Dataset | Purpose | Face Aligned or Not | Random/Hard |
---|---|---|---|
Face-Aligned-Dev-1 | Development (label provided) | Face aligned | Hard selection |
Face-Aligned-Dev-2 | Development (label provided) | Face aligned | Random selection |
Face-Cropped-Dev-1 | Development (label provided) | No alignment | Hard selection |
Face-Cropped-Dev-2 | Development (label provided) | No alignment | Random selection |
Face-Aligned-Test-(part 1) | Test (no label provided) | Face aligned | Hard selection |
Face-Aligned-Test-(part 2) | Test (no label provided) | Face aligned | Random selection |
Face-Cropped-Test-(part 1) | Test (no label provided) | No alignment | Hard selection |
Face-Cropped-Test-(part 2) | Test (no label provided) | No alignment | Random selection |
For the dataset with the “development” purpose, we release the ground truth label. Participants can use this dataset to develop and tune their algorithms. The dataset with the “development” purpose could be downloaded here.
For the datasets with the “test” purpose, we do NOT include the ground truth label. Participants need to register here to receive the download link for these datasets. We will send emails with download link one week before the final results announcement (tentatively July 14th).
Code for Evaluation
We give evaluation code and sample result files (obtained with the development set) here.
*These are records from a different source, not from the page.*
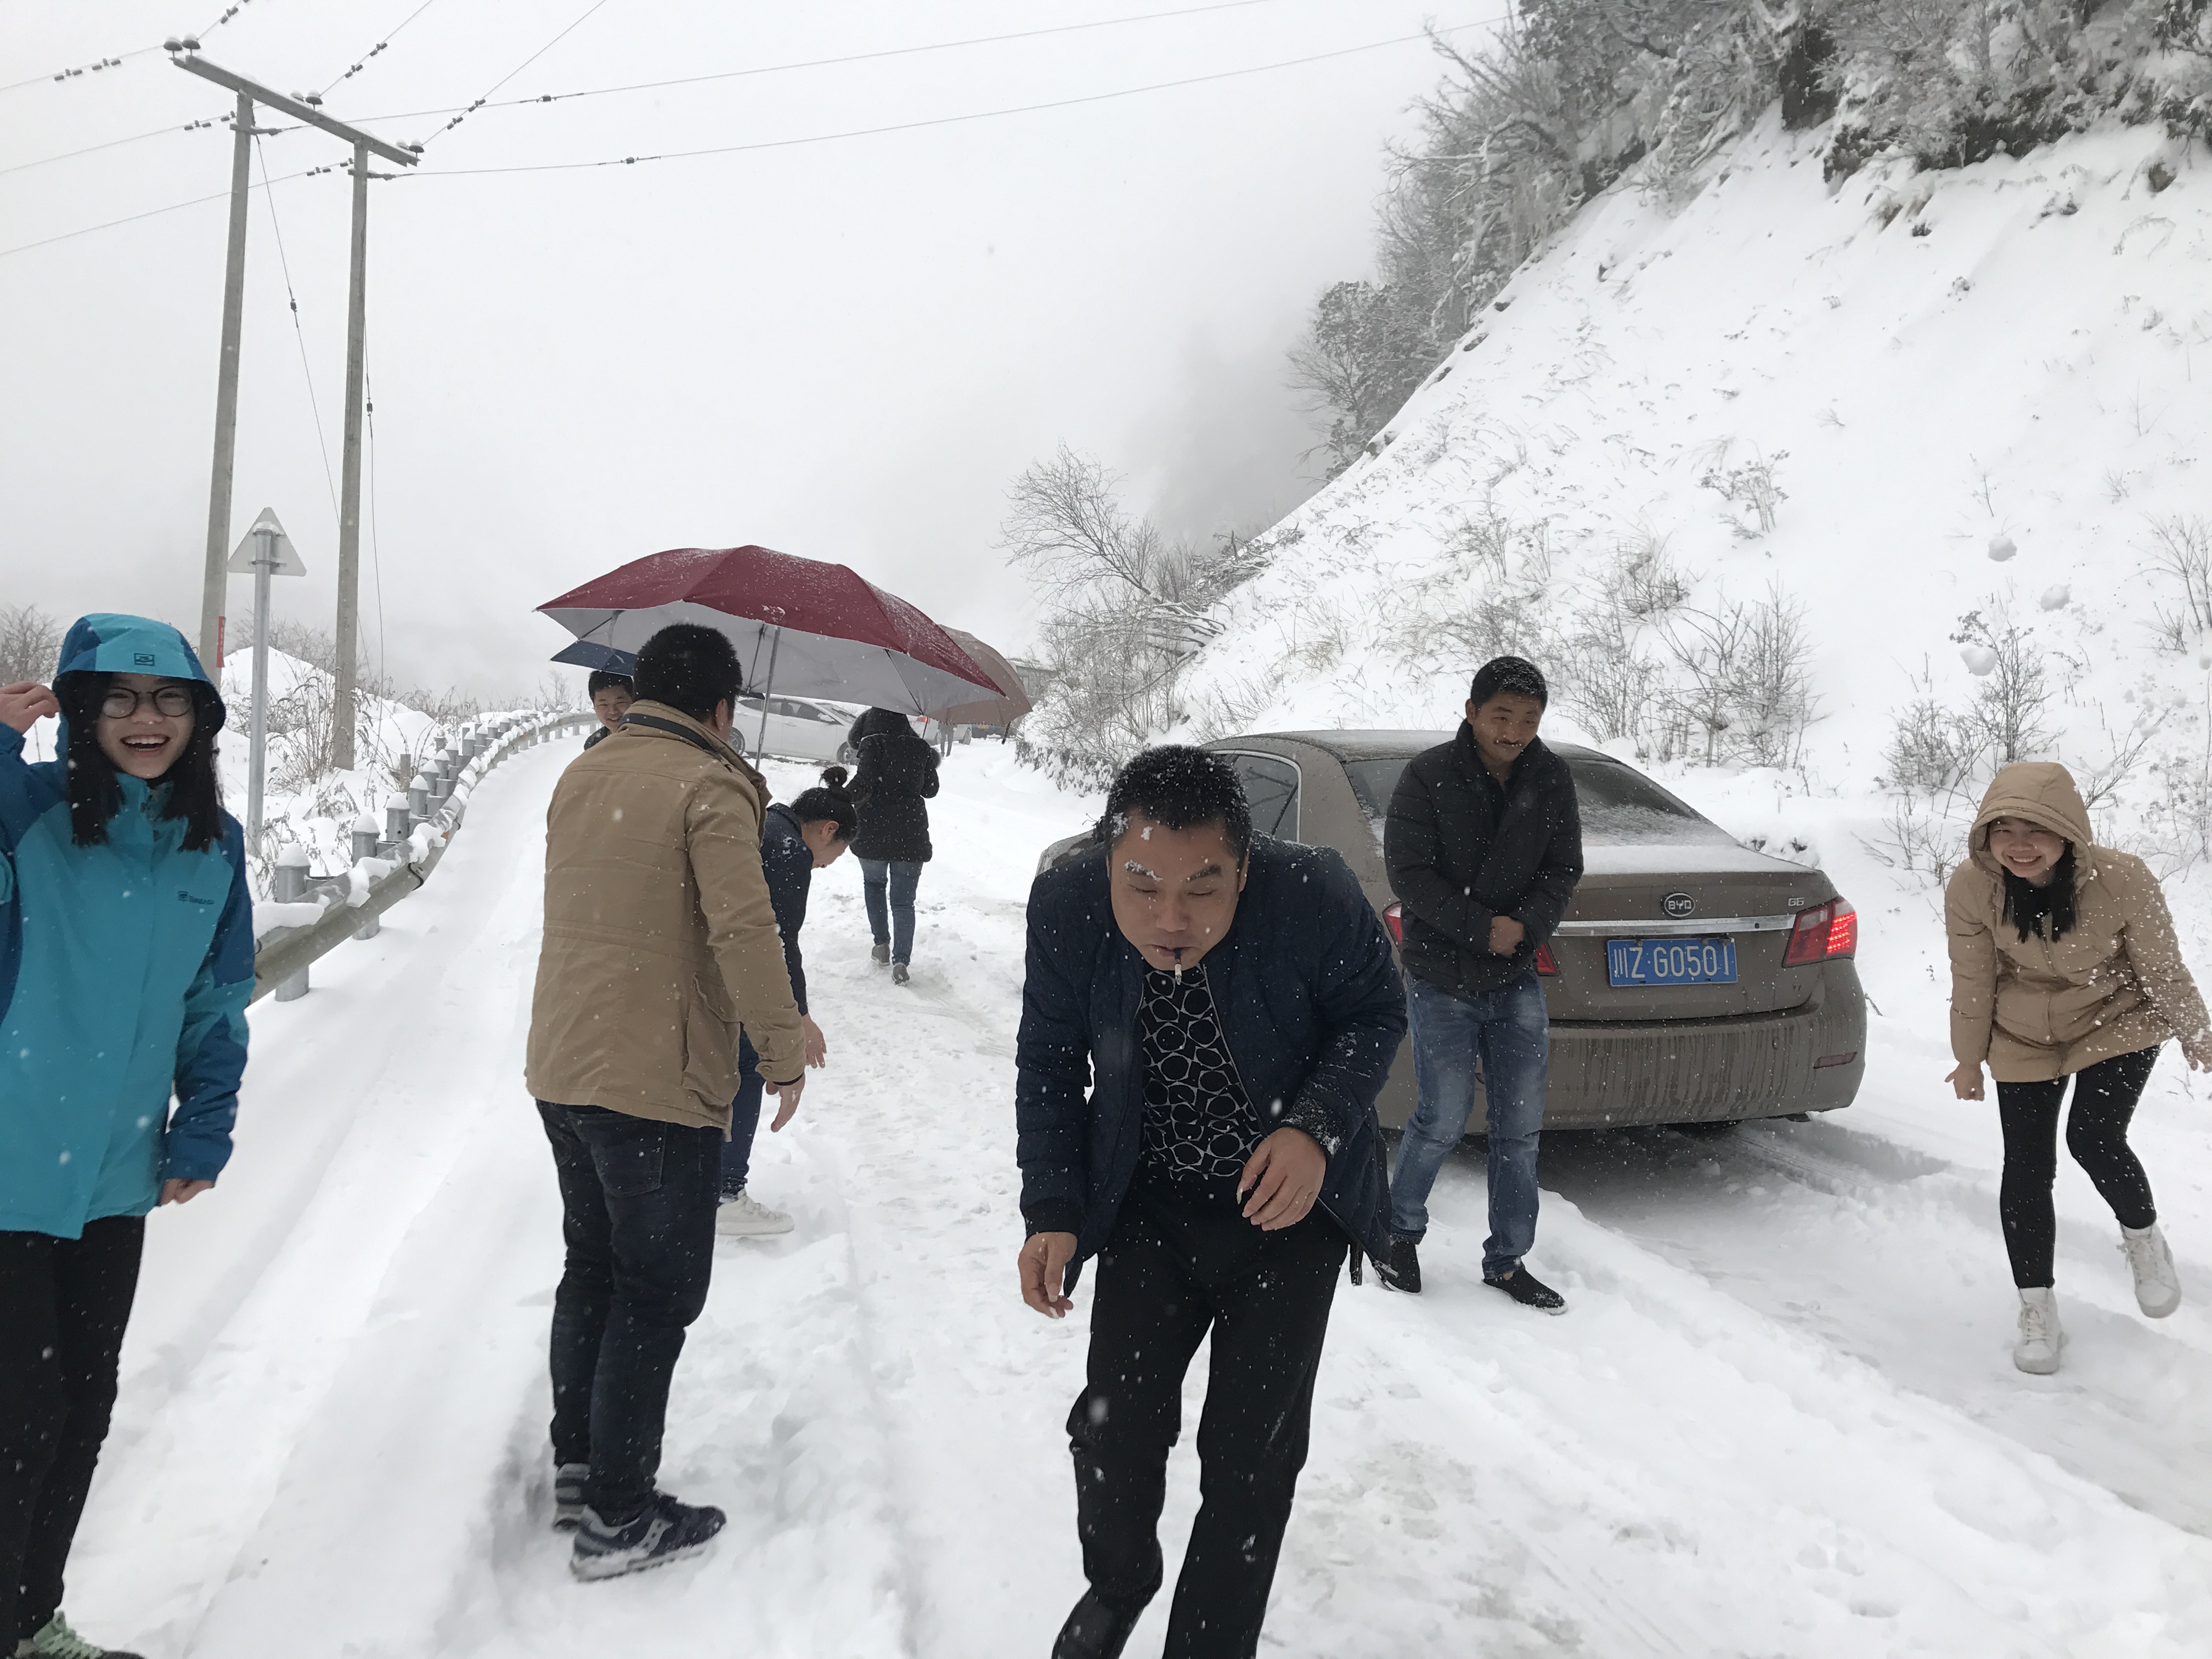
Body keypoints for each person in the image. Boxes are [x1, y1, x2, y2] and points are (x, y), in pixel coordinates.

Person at [1017, 746, 1404, 1659]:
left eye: (1204, 887)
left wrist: (1313, 1128)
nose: (1171, 918)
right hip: (1149, 1203)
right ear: (1108, 857)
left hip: (1287, 1214)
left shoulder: (1311, 894)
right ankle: (1119, 1581)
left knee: (1251, 1459)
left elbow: (1376, 1012)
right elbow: (1049, 1061)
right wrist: (1053, 1208)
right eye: (1142, 884)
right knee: (1116, 1428)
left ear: (1245, 867)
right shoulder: (1067, 903)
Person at [526, 623, 809, 1581]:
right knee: (657, 1291)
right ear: (722, 708)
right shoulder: (709, 785)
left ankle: (581, 1468)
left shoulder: (585, 773)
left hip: (565, 1066)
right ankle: (619, 1516)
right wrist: (781, 1051)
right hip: (654, 1079)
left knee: (593, 1267)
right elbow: (744, 927)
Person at [1, 615, 252, 1659]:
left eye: (169, 700)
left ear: (199, 718)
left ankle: (30, 1617)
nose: (146, 720)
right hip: (9, 1167)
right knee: (19, 1415)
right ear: (80, 710)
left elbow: (216, 1000)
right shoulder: (28, 811)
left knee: (79, 1408)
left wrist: (206, 1123)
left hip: (113, 1174)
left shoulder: (213, 843)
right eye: (120, 699)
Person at [1945, 762, 2212, 1374]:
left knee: (2093, 1137)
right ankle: (2037, 1308)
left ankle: (2144, 1241)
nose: (2018, 845)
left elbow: (2161, 966)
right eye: (2003, 829)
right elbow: (1973, 978)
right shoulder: (1972, 886)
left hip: (2115, 1018)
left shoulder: (2123, 879)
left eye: (2035, 829)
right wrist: (1968, 1059)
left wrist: (2196, 1031)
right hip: (2023, 1032)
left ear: (2067, 831)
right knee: (2027, 1166)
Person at [1378, 655, 1584, 1311]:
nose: (1514, 731)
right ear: (1472, 712)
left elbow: (1563, 868)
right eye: (1502, 716)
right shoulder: (1429, 775)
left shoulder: (1550, 778)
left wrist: (1526, 926)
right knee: (1441, 1118)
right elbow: (1409, 873)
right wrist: (1479, 927)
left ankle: (1508, 1260)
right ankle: (1397, 1234)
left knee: (1519, 1128)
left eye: (1528, 719)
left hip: (1515, 974)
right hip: (1441, 975)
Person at [716, 766, 857, 1238]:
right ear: (828, 830)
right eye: (834, 856)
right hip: (730, 976)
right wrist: (799, 1018)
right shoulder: (789, 850)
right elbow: (779, 941)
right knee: (750, 1064)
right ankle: (725, 1193)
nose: (825, 865)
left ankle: (700, 1183)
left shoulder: (763, 824)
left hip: (696, 968)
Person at [847, 706, 939, 985]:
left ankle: (882, 946)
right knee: (903, 902)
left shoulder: (872, 744)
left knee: (874, 886)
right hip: (910, 835)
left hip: (872, 832)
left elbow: (862, 784)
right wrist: (921, 762)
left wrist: (838, 796)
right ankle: (902, 961)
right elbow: (931, 790)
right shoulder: (920, 748)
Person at [582, 669, 632, 751]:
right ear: (594, 706)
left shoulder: (649, 739)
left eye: (620, 702)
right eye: (604, 704)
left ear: (633, 701)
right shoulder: (593, 745)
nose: (613, 711)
After download, please run the following command to obtain the results shown in the paper.
python PrecisionCoverageEst.py -config Curve_Development.config -pthresh 0.95 This sample results file has the following format
- Column1: Freebase MID (ground truth)
- Column2: EntityNameString
- Column3: ImageURL
- Column4: FaceID
- Column5: MID estimated
- Column6: Confidence score
Participants can use this code to test the performance of their algorithms on the development set.
To obtain results with the test set, participants need to upload their results after they sign in here. Please provide the experimental results in a tsv file, in which each line has the following format (delimited by tab).
- Column1: LineNumberIndex (please use the line number we offered in the test file)
- Column2: MID estimated
- Column3: Confidence score
More Information
If participants use their own alignment algorithm, we recommend to use the dataset with the “no alignment” option and run their own alignment algorithm. If participants use our aligned face images for training, we recommend to use the dataset with the “face aligned” option. The “hard selection” and “random selection” is described here.